Most sites are listed as fairly small. But there are still others that list a driveway length of 30 or 35'. I would expect that this would accommodate the camper and then I would simply park the truck in a "T" formation across the front of the campsite. I've read of others doing this but was hoping to get first hand info from anybody who has been there.

We simply must visit Sequoia & King's Canyon this summer, and this looks to be the best campground option for us as they have showers we can use to keep my puny 28 gallon gray tank from filling.

Thanks!

Jim


----------



## mike (Dec 17, 2006)

jim, lodgepole is on our list this year and we have reservations from 7/9- 7/15. Any tips about the area? Maybe we can get together?


----------



## raynardo (Jun 8, 2007)

Jim,

I love Lodgepole, especially Upper Lodgepole, but you'll never get our sized trailers in there! I've camped there in a tent and a pick-up camper over 17 times - see it's my all time favorite place to camp. I even camped there one time in a friend's Class C motorhome.

But, with our trucks and trailers, I don't think there are any campsites that are big enough to accommodate them both. I've never taken my OB up there. But there is an option I believe, and that is to place the trailer in a campsite (if you can find one big enough for your trailer) and then park your truck in the very large parking lot in the campsite.

Of course there are no hook-ups, but at the campstore/gas station there are great showers, but usually long lines.

When are you going, and how long are you staying?


----------



## California Jim (Dec 11, 2003)

We're planning on going in mid June, and will stay about 3 nights.

Thanks for the info, and I did read your comments about this in my site search. This was why I am asking more detailed questions, combined with finding instances of folks camping there in a 35' class A motorhome or 26' trailer too. We really dont care what section of the campground that we are in, just hope to fit in somewhere. Parking the truck in an onsite lot is not a problem.

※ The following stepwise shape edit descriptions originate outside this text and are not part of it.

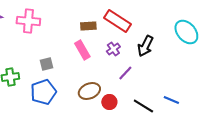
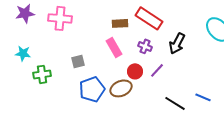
purple cross: (113, 49) -> (145, 46), turned -32
blue pentagon: (43, 92) -> (92, 89), moved
red circle: (109, 102) -> (135, 71), moved

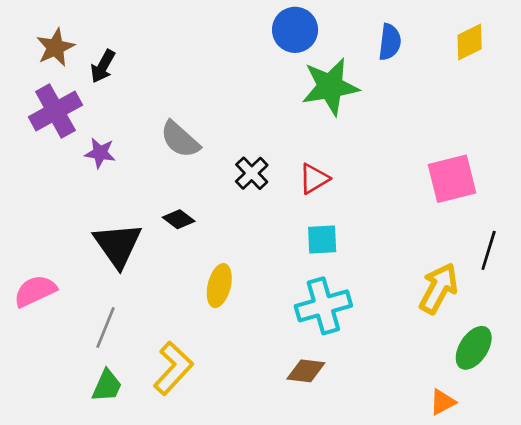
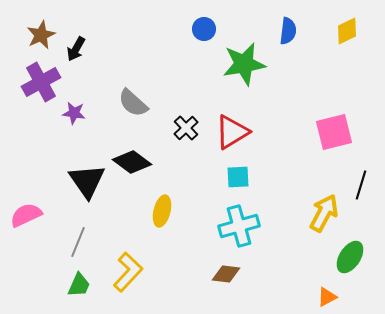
blue circle: (295, 30) -> (204, 29), moved, size x0.7
red triangle: (314, 179) -> (232, 132), size x1.5
black diamond: (179, 219) -> (132, 162), size x1.6

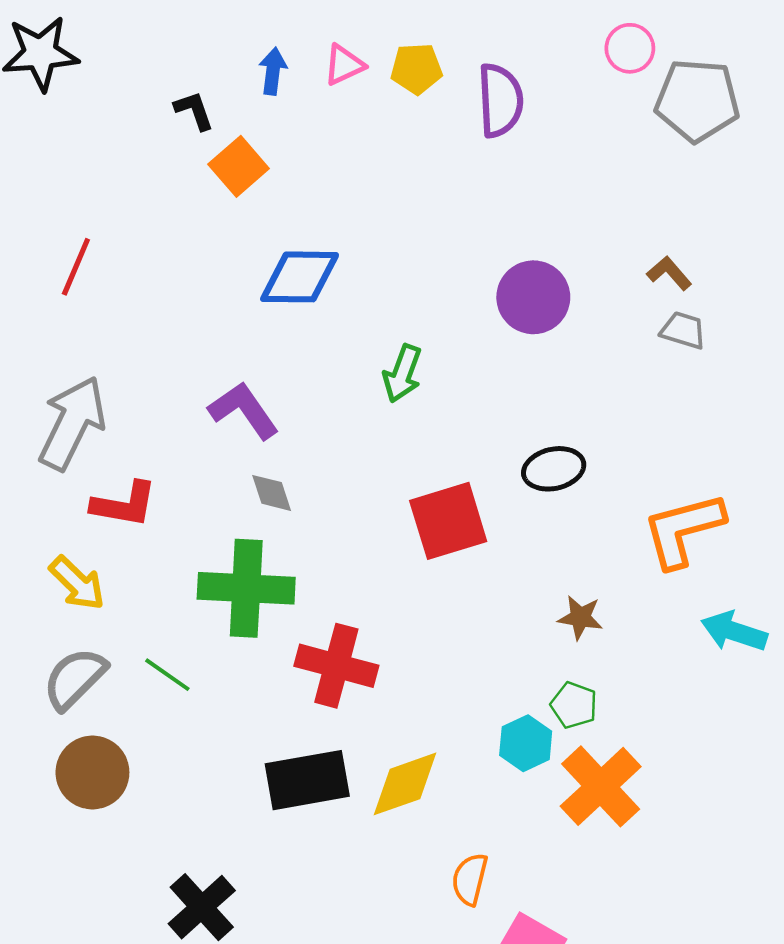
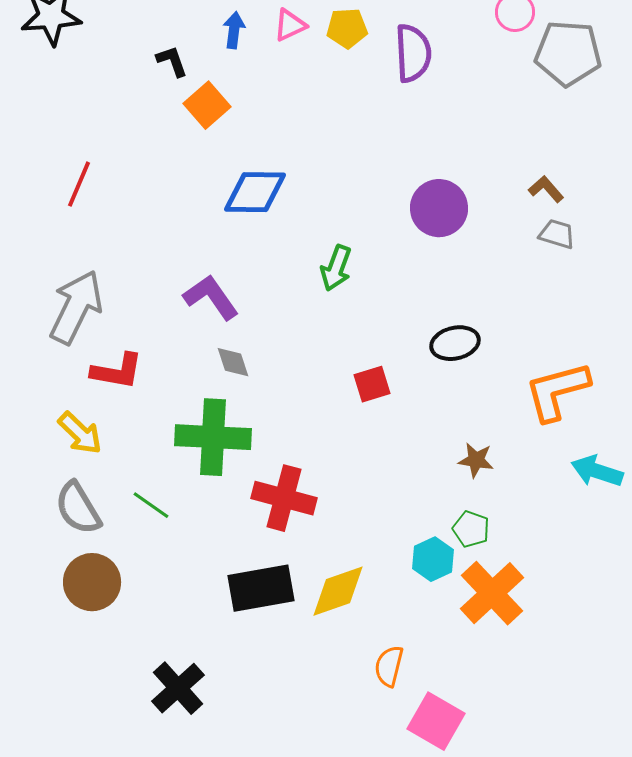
red square: (448, 521) -> (372, 384), size x0.6
gray semicircle: (75, 678) -> (78, 508), turned -76

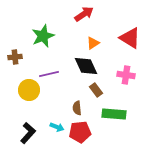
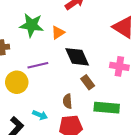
green star: (43, 36) -> (32, 25), turned 30
orange triangle: (93, 43) -> (58, 33), moved
cyan arrow: (57, 127) -> (40, 115), moved

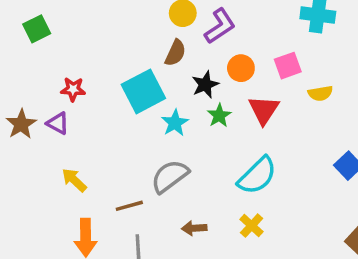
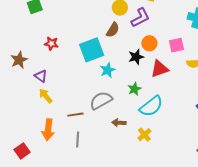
black star: (205, 85) -> (136, 57), moved
red triangle: (264, 110) -> (160, 69), turned 30
green star: (219, 116) -> (134, 89), moved
purple triangle: (58, 123) -> (41, 76), moved
brown arrow: (194, 228) -> (119, 123), moved

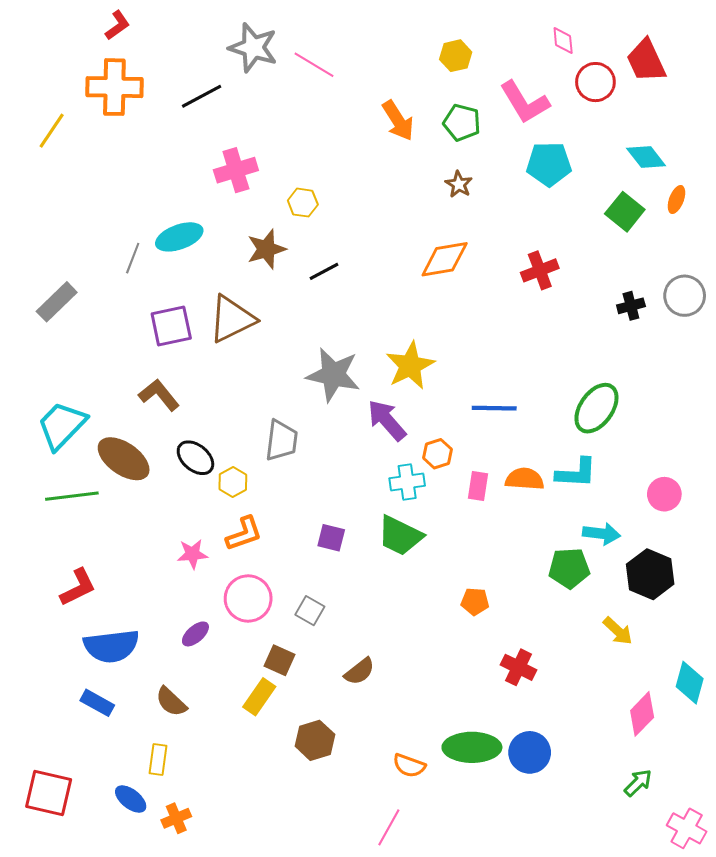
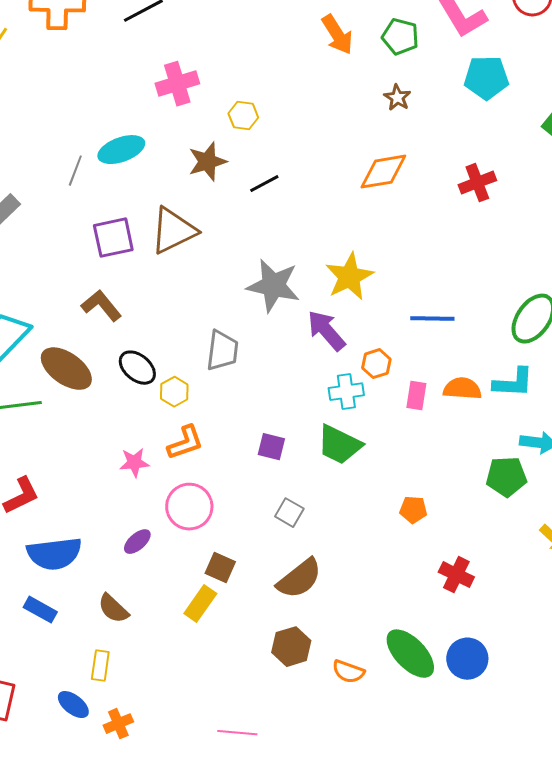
gray square: (310, 611) -> (289, 513), moved
brown semicircle: (360, 671) -> (299, 579), size x1.5
brown hexagon: (315, 740) -> (291, 647), moved
green ellipse: (472, 747) -> (410, 654), turned 46
pink line: (389, 827) -> (237, 733), moved, turned 66

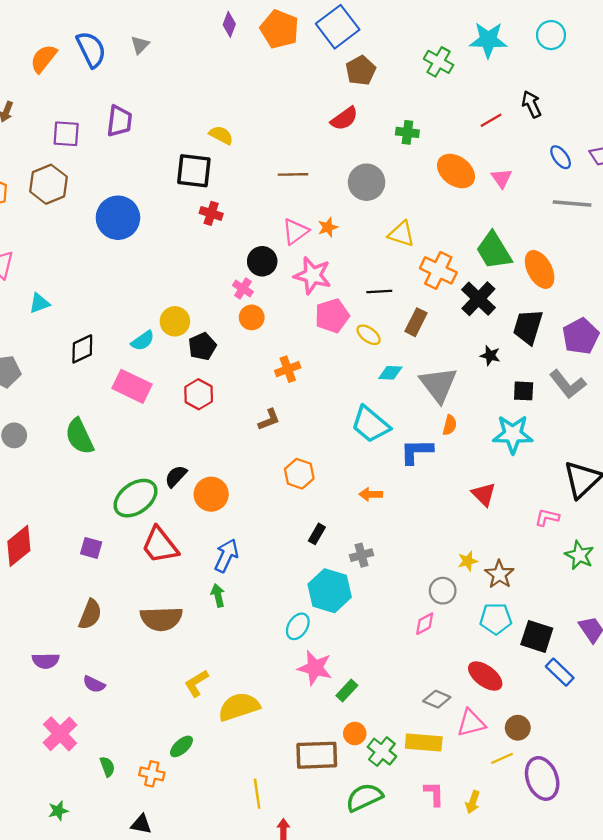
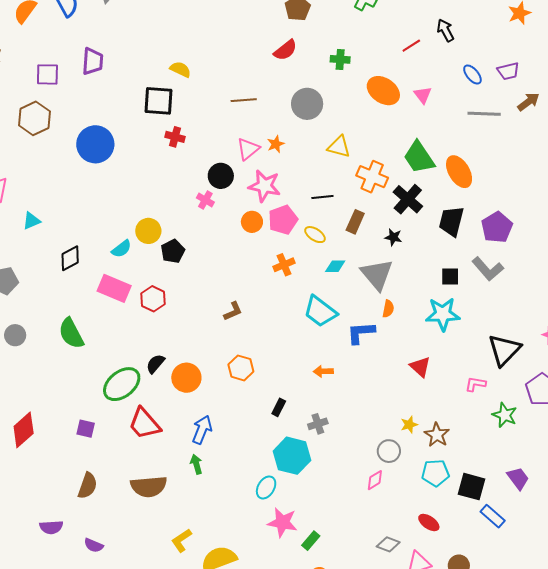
orange circle: (252, 317) -> (252, 222), moved
black star: (490, 356) -> (393, 237), moved
orange cross: (288, 369) -> (284, 265), moved
red hexagon: (199, 394) -> (153, 299), moved
orange hexagon: (299, 474) -> (241, 368), moved
red ellipse: (485, 676) -> (429, 523), size x0.7

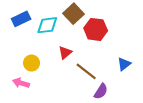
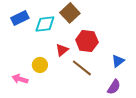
red hexagon: (96, 29) -> (87, 41), moved
yellow circle: (32, 63) -> (40, 65), moved
purple semicircle: (101, 91) -> (114, 87), moved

Otherwise we will need an alternate location that is close by so we can see the parks.

Thanks!

Jim


----------



## Nathan (Jan 2, 2007)

California Jim said:


> We're planning on going in mid June, and will stay about 3 nights.
> 
> Thanks for the info, and I did read your comments about this in my site search. This was why I am asking more detailed questions, combined with finding instances of folks camping there in a 35' class A motorhome or 26' trailer too. We really dont care what section of the campground that we are in, just hope to fit in somewhere. Parking the truck in an onsite lot is not a problem.
> 
> ...


We camped near General Grant which I think was Azalea campground with a 32' 5er a few years back. There were plenty of sites in there that could accomodate larger rigs. Definetly further from the main area of Sequoia though.


----------



## California Jim (Dec 11, 2003)

OK, I took the plunge and booked the two sites we needed. Got a 35' and 40' back-in site for our 28BHS and another Outbacker's 28RSS. They are site numbers 21 and 22 and are very close to the lodge / visitor's center which we like since we will be going there to shower, and just plain like to buy a treat at the end of the day







Fortunately we don't mind being in a populated area as these sites look to be in a fairly busy spot. We'll be gone all day seeing the park anyway









Hope we fit!


----------